Supplied passage ->
++++++++
Acquisition Options
Info
These options configure the acquisition process for a specific host. They are set in the host's Properties field in the monitoring interface under the acquisition. prefix, and in the host's Directory editor where the remote paths are defined. The retrieval.* options (also on this page) control how individual file downloads are rate-limited and timed out.
File Discovery & Filtering
| Option | Type | Default | Description |
acquisition.action | String | queue | Action taken on discovered files: queue to register them for retrieval/dissemination, or delete to delete them on the remote site |
acquisition.wildcardFilter | String | none | Wildcard filter applied directly by the transfer module during listing — limits files returned at source. Preferred over acquisition.regexPattern when the transfer module supports it |
acquisition.regexPattern | String | none | Regex filter applied at the data-mover level on listing output. Use when the transfer module does not support wildcard filtering. Placeholders $date and $namePattern are substituted before evaluation |
acquisition.fileage | String | none | Age-based file filter. Simple forms: >10d, <=5d. When $age is detected the expression is evaluated as JavaScript with $age replaced by the file timestamp in milliseconds (e.g. $age > (5*60*1000) && $age < (20*24*60*60*1000)) |
acquisition.filesize | String | none | Size-based file filter. Simple forms: >10kb, <=5mb. When $size is detected the expression is evaluated as JavaScript with $size replaced by the file size in bytes |
acquisition.onlyValidTime | Boolean | false | When true, discard files whose timestamp cannot be read or parsed. When false, all files are selected regardless of timestamp validity (those files are exempt from acquisition.fileage checks) |
acquisition.useSymlink | Boolean | none | Whether symbolic links found in the listing should be included (true) or excluded (false) |
acquisition.removeParameters | Boolean | false | Strip HTTP query parameters (everything from ? onwards) from filenames when listing output contains URLs |
acquisition.debug | Boolean | false | Emit extra debug messages in the master logs for this host's acquisition process |
Date Parsing
These options control how $date and $dirdate placeholders are resolved in acquisition.metadata and acquisition.target.
++++++++
Excerpted data ->
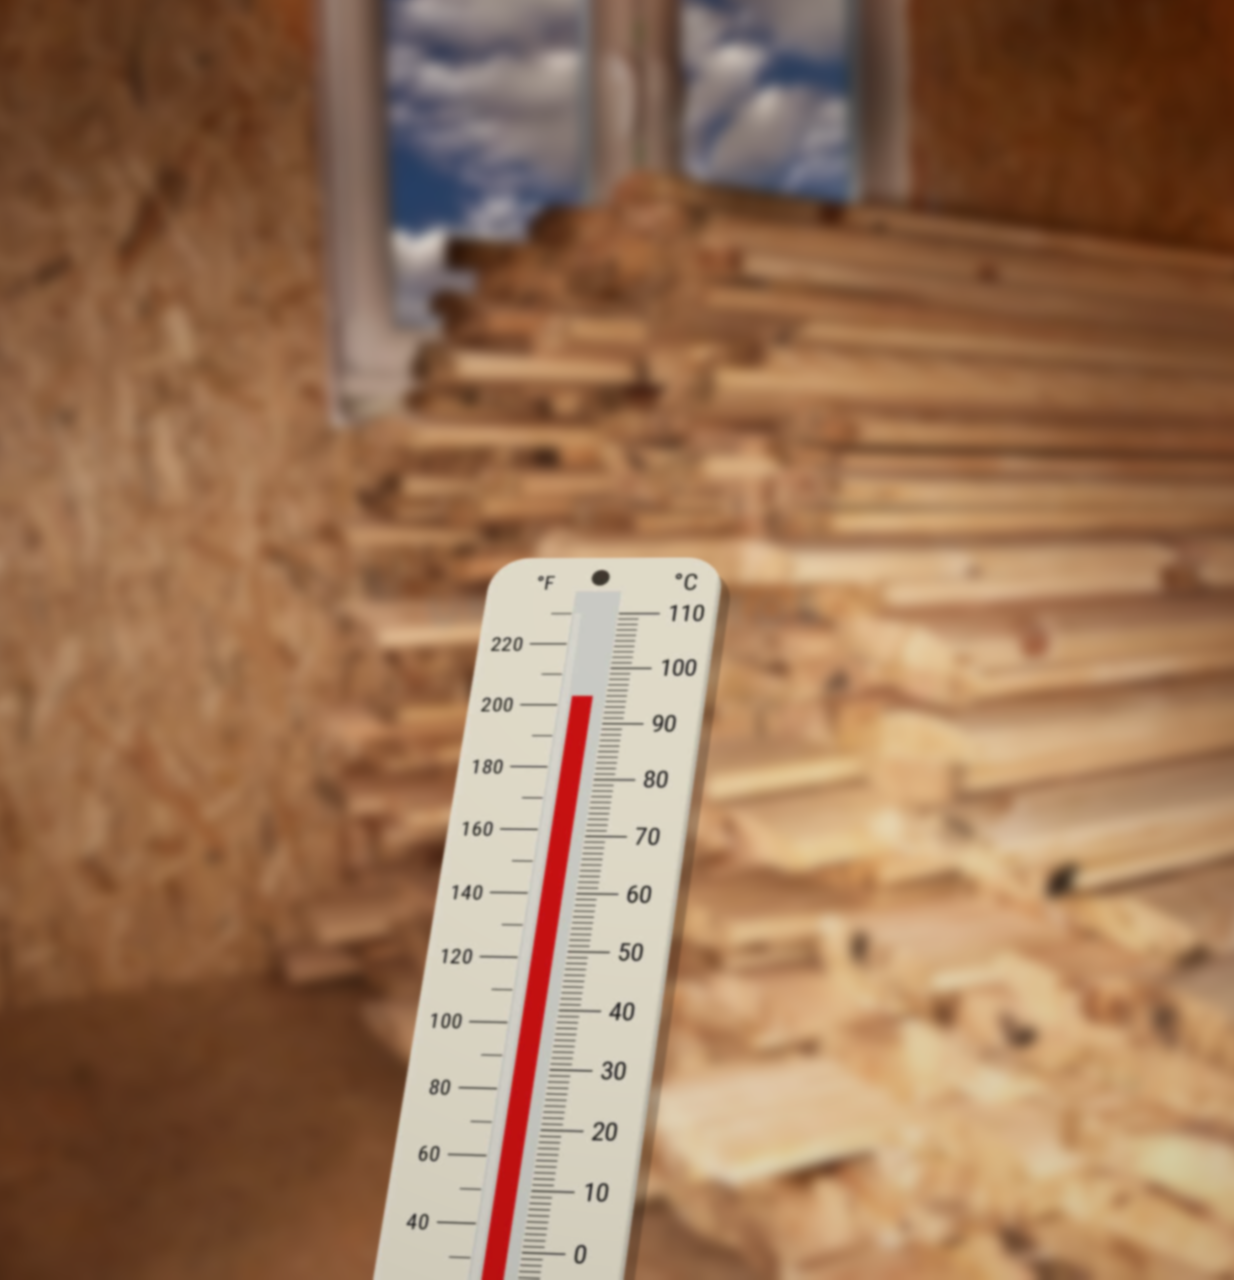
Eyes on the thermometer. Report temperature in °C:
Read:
++++++++
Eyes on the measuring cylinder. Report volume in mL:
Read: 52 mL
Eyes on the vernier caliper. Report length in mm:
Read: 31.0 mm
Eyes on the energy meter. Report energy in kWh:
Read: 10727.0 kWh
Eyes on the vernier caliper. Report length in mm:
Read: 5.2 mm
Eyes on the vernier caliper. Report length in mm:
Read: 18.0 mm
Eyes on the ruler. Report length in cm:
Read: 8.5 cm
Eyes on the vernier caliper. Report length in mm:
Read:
++++++++
What you should do -> From the acquisition options page above, give back everything from "Acquisition Options" down to "and timed out.", word for word.

Written solution ->
Acquisition Options
Info
These options configure the acquisition process for a specific host. They are set in the host's Properties field in the monitoring interface under the acquisition. prefix, and in the host's Directory editor where the remote paths are defined. The retrieval.* options (also on this page) control how individual file downloads are rate-limited and timed out.